@linearb, when do you reckon you will get your hands on Auricle? I know you have experience in technology.
Who knows! Whenever they start selling them, or I get bored enough to try to make my own. I've changed jobs like three times since I did that trial, and now I work with a bunch of CS/EE nerds, many of whom have tinnitus, but we're all too busy doing other stuff so far for side projects mucking with Arduino. Everyone I've shown the basic paper to has agreed it would be pretty simple to replicate the process in hardware; different people have different views on the risk profile.
Are you still on your medication cocktail with no plan of tapering just yet?
I have dropped the Gabapentin entirely and cut my Klonopin dose by between 12% and 25% over the last six months. I think my tinnitus is different and subjectively louder, but so far, I'm not thinking about it much more.
I think you misunderstood
@dd314. I don't think there's been any new upgrade to correct any latency issues, but the CEO claims that the latency has been corrected for since day 1, and is a non-issue.

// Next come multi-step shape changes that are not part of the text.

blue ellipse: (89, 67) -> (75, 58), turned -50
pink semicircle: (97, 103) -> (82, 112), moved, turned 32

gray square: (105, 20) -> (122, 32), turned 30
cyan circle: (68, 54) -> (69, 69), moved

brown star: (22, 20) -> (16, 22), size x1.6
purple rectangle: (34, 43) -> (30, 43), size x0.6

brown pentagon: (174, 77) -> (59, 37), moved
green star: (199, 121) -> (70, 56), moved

It's entirely possible to do this, but it's just dumb to me as a professional code monkey. A wire solves this problem with zero compensation. Using an overloaded and fundamentally not-that-great stack of protocols like (whatever version of) Bluetooth and coding a technical ouroboros around it to avoid latency that you wouldn't need to adjust for in the first place if you were using a wire seems like a peak "cool tech idiocy."

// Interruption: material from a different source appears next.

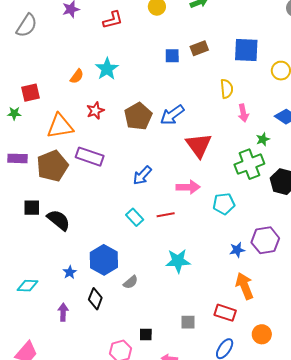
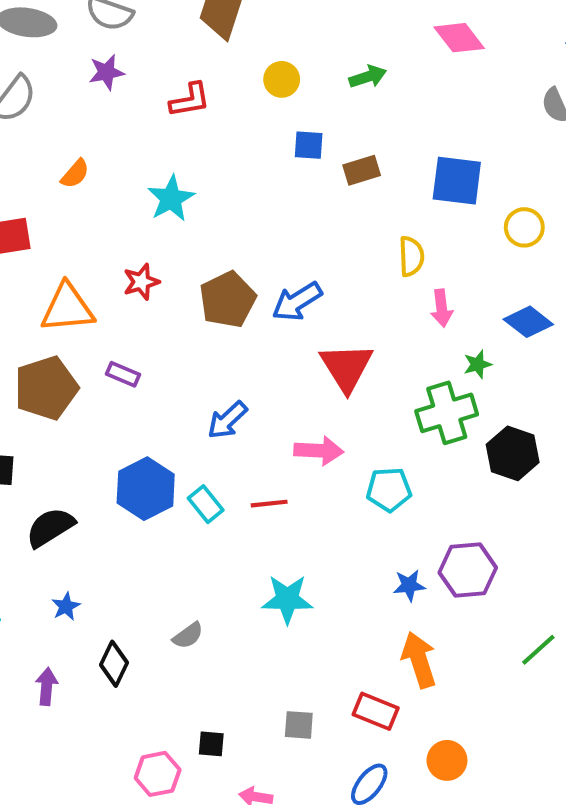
blue square: (172, 56) -> (309, 145), moved
orange semicircle: (77, 76) -> (75, 174), moved
purple rectangle: (90, 157) -> (123, 374), size x0.6
black semicircle: (59, 220) -> (50, 527), moved, turned -75
blue hexagon: (104, 260) -> (146, 489), moved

Did you go for Lenire? What results have you had, if any? I have it available near me, but the $4950 cost is a little much of a chance to take.
Very risky chance unless you don't mind throwing away $5000 for something that's highly unlikely to lower tinnitus and could make it worse.

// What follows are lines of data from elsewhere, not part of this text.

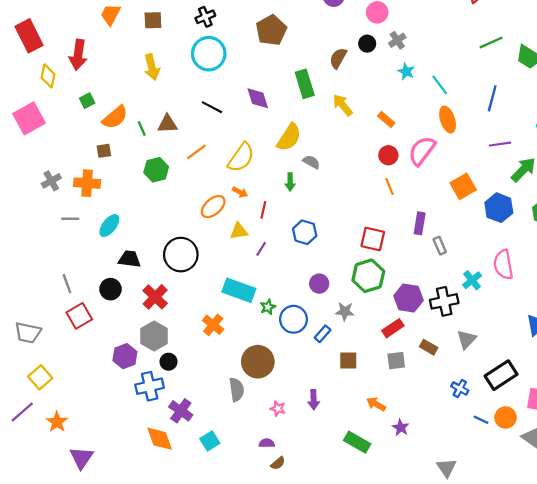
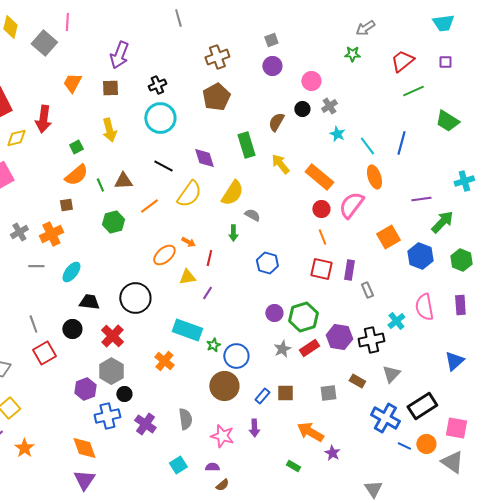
green line: (491, 43) -> (413, 91), moved
yellow diamond: (48, 76) -> (16, 138), turned 65
blue line: (492, 98) -> (401, 143), moved
green square: (87, 101) -> (76, 147), moved
orange rectangle: (386, 120) -> (319, 177), size x1.8
yellow semicircle: (241, 157) -> (189, 194), moved
orange cross: (87, 183) -> (51, 234), turned -30
blue hexagon: (305, 232) -> (267, 263), moved
red square: (373, 239) -> (321, 269), moved
purple circle: (319, 284) -> (274, 313), moved
gray star: (345, 311) -> (282, 349), turned -30
red rectangle: (393, 328) -> (309, 348), moved
blue rectangle: (323, 334) -> (262, 396), moved
brown circle: (258, 362) -> (224, 386), moved
blue cross: (460, 388) -> (385, 418), size x1.8
orange arrow: (376, 404) -> (310, 432), size x1.5
pink star: (278, 409) -> (222, 436), size x1.6
purple cross: (181, 411) -> (145, 424), moved
orange diamond: (160, 439) -> (84, 448), moved
cyan square: (210, 441) -> (178, 465), moved
green rectangle: (357, 442) -> (293, 466), size x0.6
purple triangle: (81, 458) -> (84, 480), moved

I haven't seen any compelling evidence aside from anecdotes that any of these things can have a permanently negative effect, and my conversations with the UMich staff about both their tech and Lenire (specifically) make me think it's
likely to be safe for me. I have no comment on other people's situations, and yes, "likely" is doing some work there.
I have $5000 sitting in an HSA that I could throw at this tomorrow. The nearest place that provides this is a 4-hour round trip. It's a 2-visit deal at least, so it's been life getting in the way, not money -- very busy with work lately and trying to help do organization and jamming with the local clique of electronic musicians and guitarists I know. I'm behind on mowing and every other piece of property maintenance that I am not paying someone else to do for me. Both kids are shifting from their school year routines to summer.
So, it's been a mess around here lately. I just got back from interstate travel, and I'm about to start Ketamine therapy (not really at all with tinnitus in mind; I am dealing with substantial emotional turmoil around a situation with aging relatives and them having to move). I don't really like crossing the streams of doing a ton of stuff at once.
I think this will happen at some point in 2024. But I'm also very cynical as to the results, which means I'm not in a screaming hurry, but also, if I get any positive results, I'll be as surprised as anyone else
$5000 is a lot of money. That's like ten big grocery trips for our family of 4 (or 20 trips if you go back to 2019 prices
), but compared to the amount of money I spent on my tinnitus from 2010-2017, it's a drop in the bucket.
I bet I spent $10,000 doing that UMich study; I just wanted to pay to be a cutting-edge lab rat. (The trial was free. 10-15 trips from DC -> MI with multi-day stays attached to them were definitely
not free). I heard that in subsequent studies, they did not allow people from very far out of the area; I was the only one, and maybe the logistical hassles I encountered a couple of times made them rethink that wisdom. Or, perhaps they quickly could enroll a bunch of local people, I don't know.
I lost touch with the UMich lab in about 2020, and I don't presently have contact information for anyone there
besides Dr. Shore. I might reach out to her again at the end of the year.